- **Source passage**:
Fast forward to today, and Sadie is cancer-free. She received her last chemotherapy treatment on May 26, 2017, and continues to receive monthly checkups and lab work while living life as a typical teen. She’s on the varsity tennis team at Guyer and even has a part-time job at Marty B’s Coffee in Bartonville. More inspiring than that, she has become a national advocate, speaker, and activist for raising awareness for childhood cancer through the Sadie Keller Foundation.

Whether handing out toys to kids with cancer, authoring books, or lobbying for key cancer legislation in Washington, she wants to unite people to make a difference in children’s lives. And in Sadie’s eyes, she’s just getting started.

“I think about my journey all the time, and I feel like it gave me so much strength and made me who I am now,” Sadie said. “Sharing my story and raising awareness for childhood cancer in any way I can is a big part of my life. I can’t imagine not doing it.”

While Sadie innocently began her “helping journey” with closet videos, she vividly remembers the day she was inspired to start Sadie’s Sleigh. She was 8 years old and in the middle of another round of chemo when she began to realize that she may end up spending Christmas in the hospital. So she asked her oncologist if Santa Claus had ever visited kids like her during treatments. The oncologist said yes, but that didn’t ease Sadie’s concerns. In her mind, that made Santa’s job that much harder.

So she and her mother, Sarah, devised the idea for Sadie’s Sleigh. This non-profit initiative would collect as many toys as possible and deliver them to children who could not avoid spending Christmas in the hospital. Before Sadie or her family could blink, people came out of the woodwork to donate new, unwrapped toys.

Several hundred items turned into several thousand (over 1,300 gifts were donated that first year worldwide), including tricycles, doll houses, games, and other items.

By the following year, her haul was over 5,000. In 2017, her goal was to collect 10,000 toys.

Over the years, coordinating the distribution of toys has required the help of hundreds of generous people who spread throughout the Metroplex and placed donation boxes at drop-off locations. Black Tie Moving Company then drives around the Dallas-Fort Worth area to collect those full boxes and bring them to Sadie and her team. In recent years, The Shops at Highland Village has donated a clean retail space for Sadie to receive, sticker, sort, and box each toy.

- **Stored data entries**:
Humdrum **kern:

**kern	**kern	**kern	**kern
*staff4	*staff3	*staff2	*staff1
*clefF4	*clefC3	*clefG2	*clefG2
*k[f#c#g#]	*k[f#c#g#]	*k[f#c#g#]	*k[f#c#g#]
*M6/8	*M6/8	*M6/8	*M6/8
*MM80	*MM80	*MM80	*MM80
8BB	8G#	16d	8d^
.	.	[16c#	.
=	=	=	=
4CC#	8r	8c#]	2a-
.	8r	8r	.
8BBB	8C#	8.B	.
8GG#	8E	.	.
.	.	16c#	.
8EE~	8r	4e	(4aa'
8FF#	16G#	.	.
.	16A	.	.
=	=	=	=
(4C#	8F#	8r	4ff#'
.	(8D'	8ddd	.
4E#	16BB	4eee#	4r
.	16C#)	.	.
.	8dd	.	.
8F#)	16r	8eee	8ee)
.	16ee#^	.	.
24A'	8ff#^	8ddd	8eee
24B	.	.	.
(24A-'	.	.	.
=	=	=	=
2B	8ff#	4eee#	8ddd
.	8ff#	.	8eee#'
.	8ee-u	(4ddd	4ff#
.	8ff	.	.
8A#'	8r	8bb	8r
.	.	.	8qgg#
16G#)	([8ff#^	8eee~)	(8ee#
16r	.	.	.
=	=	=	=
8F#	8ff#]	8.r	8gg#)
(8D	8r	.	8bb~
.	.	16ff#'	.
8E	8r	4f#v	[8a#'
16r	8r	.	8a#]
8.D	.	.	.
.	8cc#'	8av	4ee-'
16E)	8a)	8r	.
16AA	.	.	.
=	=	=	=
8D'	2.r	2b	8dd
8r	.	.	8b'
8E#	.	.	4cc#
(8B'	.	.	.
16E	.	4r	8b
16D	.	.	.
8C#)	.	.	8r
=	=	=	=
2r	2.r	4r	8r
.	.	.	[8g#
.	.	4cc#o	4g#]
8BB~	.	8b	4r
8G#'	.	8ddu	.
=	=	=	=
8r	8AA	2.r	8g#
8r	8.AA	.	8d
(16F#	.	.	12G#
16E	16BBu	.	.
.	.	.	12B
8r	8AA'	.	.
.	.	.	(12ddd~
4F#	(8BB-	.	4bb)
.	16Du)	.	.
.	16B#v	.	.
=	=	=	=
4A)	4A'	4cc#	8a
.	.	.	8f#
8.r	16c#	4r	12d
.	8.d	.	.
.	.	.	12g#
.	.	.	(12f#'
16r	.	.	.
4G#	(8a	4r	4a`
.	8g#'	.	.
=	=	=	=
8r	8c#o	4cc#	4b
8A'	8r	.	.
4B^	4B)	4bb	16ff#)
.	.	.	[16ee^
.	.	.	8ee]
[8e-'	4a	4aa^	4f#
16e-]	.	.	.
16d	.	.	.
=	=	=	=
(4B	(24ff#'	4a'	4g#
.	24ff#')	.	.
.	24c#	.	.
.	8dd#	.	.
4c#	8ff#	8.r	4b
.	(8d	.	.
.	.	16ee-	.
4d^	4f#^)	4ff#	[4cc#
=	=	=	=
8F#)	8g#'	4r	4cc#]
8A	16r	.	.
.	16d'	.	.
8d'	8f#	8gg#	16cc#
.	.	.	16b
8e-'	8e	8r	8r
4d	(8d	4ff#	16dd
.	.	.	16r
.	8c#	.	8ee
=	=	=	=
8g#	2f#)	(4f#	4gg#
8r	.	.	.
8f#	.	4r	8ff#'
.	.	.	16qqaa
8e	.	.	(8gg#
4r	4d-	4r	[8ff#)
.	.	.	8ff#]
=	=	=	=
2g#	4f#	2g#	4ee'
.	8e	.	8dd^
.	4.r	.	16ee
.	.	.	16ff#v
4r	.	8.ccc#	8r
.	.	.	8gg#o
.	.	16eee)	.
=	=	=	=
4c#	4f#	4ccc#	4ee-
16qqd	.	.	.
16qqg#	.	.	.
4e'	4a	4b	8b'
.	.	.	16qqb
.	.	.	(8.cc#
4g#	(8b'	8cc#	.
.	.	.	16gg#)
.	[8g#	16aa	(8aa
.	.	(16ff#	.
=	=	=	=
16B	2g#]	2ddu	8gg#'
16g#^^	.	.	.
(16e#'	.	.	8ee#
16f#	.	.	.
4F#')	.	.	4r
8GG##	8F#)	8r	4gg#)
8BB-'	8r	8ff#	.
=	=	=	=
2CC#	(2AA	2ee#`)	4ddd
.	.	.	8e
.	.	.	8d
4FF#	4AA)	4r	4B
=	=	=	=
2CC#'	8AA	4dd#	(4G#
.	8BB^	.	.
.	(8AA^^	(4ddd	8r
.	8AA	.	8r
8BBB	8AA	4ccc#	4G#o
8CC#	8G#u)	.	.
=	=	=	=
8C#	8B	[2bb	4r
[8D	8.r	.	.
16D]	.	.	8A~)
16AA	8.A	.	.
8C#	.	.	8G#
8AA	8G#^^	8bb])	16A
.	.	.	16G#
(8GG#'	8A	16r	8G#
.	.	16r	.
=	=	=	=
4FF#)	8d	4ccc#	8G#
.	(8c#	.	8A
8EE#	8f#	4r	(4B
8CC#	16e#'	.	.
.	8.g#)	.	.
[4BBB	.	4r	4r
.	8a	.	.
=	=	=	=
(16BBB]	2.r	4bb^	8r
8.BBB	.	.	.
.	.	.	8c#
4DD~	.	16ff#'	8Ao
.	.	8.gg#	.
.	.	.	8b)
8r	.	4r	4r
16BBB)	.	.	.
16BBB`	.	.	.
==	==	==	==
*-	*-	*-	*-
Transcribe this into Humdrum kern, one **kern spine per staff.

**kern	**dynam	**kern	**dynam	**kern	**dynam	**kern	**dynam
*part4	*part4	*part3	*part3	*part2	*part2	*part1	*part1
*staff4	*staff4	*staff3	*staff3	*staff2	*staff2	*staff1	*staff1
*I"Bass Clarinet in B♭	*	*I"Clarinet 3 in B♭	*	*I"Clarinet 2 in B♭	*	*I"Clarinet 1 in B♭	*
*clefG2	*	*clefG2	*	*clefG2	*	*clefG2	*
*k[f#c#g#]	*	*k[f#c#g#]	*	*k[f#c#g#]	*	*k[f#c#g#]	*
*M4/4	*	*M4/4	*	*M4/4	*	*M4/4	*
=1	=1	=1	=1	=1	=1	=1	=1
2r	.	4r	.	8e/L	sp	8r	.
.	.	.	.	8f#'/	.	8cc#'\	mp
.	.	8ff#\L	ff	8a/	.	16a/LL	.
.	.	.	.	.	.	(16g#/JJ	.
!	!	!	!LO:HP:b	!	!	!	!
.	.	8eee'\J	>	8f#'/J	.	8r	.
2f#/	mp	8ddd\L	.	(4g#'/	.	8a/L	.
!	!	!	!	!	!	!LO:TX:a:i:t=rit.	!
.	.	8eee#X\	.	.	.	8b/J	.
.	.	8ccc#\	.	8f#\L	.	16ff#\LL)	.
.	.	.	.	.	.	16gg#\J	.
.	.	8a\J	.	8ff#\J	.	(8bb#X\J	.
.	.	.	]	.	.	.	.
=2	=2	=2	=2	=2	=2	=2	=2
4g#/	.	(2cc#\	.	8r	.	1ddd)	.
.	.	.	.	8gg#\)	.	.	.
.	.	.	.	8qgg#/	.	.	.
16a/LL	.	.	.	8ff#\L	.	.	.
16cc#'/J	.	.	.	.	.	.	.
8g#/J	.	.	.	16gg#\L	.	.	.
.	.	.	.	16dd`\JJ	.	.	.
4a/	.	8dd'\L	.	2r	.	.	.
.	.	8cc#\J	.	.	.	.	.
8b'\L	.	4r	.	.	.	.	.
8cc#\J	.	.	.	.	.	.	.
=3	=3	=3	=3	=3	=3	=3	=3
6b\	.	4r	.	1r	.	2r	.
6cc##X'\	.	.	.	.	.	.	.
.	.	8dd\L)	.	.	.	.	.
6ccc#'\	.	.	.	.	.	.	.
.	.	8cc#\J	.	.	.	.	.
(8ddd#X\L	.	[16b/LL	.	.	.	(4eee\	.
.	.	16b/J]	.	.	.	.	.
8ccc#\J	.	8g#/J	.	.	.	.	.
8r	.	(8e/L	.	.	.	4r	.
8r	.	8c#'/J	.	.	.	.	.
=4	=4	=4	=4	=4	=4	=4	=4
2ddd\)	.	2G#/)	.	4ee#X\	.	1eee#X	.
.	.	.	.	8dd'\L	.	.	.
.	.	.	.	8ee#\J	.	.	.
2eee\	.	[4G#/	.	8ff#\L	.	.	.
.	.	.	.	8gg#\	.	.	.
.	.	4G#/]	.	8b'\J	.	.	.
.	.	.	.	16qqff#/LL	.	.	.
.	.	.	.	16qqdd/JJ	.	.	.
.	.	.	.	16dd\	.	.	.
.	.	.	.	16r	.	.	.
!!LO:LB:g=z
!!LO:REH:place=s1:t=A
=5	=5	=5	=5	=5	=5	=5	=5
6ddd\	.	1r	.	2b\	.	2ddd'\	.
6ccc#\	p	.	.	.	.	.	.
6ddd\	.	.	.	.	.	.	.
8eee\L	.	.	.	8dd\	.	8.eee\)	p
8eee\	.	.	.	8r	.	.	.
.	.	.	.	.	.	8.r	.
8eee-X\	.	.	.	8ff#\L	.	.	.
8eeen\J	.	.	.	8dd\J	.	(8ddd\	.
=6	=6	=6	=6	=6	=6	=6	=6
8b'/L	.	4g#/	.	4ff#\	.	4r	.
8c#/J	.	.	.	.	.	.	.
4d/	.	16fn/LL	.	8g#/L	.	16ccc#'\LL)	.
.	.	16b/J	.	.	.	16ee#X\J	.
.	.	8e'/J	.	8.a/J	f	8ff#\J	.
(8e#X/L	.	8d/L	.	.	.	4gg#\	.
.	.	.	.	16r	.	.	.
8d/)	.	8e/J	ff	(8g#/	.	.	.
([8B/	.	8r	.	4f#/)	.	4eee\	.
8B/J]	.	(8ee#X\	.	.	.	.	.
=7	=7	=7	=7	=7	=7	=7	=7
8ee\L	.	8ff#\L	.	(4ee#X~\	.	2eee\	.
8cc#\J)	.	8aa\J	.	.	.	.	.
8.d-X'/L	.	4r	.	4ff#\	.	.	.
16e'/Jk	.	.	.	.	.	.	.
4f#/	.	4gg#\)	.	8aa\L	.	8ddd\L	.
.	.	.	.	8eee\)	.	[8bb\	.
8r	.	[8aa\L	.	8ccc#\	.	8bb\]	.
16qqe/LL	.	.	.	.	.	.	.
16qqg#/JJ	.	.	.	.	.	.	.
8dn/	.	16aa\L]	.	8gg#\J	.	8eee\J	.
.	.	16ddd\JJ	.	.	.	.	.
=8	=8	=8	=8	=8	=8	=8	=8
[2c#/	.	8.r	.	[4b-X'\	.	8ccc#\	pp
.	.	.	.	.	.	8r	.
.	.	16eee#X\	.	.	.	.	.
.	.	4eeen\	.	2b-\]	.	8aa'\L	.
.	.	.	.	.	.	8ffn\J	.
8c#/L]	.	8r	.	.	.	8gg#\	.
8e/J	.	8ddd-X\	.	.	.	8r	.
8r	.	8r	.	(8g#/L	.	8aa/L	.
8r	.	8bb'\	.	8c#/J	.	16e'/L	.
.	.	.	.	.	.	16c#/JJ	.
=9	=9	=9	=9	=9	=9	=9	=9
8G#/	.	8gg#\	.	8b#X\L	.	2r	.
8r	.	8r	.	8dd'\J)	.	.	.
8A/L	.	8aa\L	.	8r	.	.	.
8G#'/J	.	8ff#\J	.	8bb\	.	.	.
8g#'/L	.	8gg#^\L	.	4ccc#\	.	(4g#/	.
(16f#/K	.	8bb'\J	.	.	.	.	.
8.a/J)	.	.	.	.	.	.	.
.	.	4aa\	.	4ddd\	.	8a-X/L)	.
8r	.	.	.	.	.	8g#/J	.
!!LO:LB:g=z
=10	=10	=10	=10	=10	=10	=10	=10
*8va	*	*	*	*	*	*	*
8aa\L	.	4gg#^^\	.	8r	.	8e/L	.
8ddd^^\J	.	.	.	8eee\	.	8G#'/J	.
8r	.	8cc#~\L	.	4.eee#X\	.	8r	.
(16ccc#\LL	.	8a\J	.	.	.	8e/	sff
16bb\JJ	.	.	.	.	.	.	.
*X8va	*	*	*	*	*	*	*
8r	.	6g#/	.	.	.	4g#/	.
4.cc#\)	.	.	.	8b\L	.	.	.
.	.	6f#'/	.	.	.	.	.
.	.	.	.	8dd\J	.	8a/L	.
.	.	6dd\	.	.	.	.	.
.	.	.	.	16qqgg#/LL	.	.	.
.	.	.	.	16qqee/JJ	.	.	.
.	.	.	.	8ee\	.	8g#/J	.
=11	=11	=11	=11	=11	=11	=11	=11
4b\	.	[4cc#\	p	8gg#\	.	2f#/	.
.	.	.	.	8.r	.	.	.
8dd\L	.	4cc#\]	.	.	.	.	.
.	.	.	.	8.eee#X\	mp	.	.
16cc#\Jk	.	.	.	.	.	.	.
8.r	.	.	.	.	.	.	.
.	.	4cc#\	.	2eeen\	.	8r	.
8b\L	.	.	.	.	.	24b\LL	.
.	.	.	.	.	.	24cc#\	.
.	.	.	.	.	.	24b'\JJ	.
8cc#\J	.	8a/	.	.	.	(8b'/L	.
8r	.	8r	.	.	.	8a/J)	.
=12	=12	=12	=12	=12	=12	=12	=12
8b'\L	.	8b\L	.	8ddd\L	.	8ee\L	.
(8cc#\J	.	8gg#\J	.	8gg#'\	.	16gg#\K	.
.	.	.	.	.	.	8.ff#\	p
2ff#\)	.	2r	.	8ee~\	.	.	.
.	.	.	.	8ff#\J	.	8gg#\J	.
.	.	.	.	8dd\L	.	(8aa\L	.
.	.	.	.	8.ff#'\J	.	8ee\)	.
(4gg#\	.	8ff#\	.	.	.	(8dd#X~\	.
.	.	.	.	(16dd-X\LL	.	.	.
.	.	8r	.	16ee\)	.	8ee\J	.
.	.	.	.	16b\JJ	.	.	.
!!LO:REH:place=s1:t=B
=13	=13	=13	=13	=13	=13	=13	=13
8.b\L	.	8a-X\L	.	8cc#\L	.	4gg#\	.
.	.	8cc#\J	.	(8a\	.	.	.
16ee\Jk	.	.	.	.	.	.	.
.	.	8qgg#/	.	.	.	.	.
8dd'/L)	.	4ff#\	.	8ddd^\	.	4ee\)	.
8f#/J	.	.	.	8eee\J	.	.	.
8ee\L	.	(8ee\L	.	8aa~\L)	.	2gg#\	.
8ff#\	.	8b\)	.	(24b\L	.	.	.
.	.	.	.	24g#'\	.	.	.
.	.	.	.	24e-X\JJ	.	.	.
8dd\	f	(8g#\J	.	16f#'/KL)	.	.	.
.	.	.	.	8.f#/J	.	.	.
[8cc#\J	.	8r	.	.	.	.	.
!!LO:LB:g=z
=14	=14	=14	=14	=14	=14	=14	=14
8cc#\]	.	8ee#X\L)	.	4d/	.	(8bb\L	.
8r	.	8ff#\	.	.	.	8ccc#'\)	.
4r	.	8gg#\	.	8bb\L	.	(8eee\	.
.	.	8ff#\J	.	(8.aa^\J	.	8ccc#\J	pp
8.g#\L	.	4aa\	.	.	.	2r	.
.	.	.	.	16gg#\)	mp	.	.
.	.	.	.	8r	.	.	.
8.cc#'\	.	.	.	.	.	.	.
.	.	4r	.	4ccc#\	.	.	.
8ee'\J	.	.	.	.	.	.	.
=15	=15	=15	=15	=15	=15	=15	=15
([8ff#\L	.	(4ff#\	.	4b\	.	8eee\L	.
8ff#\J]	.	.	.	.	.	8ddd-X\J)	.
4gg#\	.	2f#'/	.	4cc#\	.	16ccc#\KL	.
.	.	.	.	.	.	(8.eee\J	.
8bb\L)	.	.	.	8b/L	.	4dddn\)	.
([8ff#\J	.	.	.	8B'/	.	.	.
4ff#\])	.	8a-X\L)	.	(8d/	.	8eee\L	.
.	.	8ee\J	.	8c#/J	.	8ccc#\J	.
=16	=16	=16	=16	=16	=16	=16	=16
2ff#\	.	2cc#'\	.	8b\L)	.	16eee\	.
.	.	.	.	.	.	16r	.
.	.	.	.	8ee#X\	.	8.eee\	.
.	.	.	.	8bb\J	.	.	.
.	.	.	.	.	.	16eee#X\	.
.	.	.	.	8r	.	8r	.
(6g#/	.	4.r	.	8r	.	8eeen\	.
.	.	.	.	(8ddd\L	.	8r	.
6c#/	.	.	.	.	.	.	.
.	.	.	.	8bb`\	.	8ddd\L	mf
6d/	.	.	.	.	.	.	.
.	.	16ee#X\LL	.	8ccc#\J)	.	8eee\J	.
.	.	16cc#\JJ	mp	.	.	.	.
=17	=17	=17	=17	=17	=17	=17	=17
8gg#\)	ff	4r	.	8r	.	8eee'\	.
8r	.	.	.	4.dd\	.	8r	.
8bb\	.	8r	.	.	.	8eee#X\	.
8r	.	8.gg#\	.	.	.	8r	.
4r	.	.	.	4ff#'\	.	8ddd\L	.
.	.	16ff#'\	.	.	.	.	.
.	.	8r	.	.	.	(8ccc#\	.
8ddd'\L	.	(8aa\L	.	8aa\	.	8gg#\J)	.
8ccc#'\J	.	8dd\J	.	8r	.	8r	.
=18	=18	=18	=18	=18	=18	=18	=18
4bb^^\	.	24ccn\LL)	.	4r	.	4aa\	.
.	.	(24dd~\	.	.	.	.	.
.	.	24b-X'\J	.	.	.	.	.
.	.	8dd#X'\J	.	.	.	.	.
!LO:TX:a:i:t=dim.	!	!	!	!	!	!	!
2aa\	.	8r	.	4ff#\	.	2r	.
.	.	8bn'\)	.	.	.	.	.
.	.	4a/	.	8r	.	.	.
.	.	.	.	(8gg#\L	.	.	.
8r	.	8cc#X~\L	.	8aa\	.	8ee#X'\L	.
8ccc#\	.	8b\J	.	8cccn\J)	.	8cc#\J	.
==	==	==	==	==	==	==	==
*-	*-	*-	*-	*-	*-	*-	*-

- **Aim of the exercise**: According to the passage about Sadie Keller, on what date did she receive her last chemotherapy treatment? The rows have no connection to the passage about Sadie Keller.

- **Result**: May 26, 2017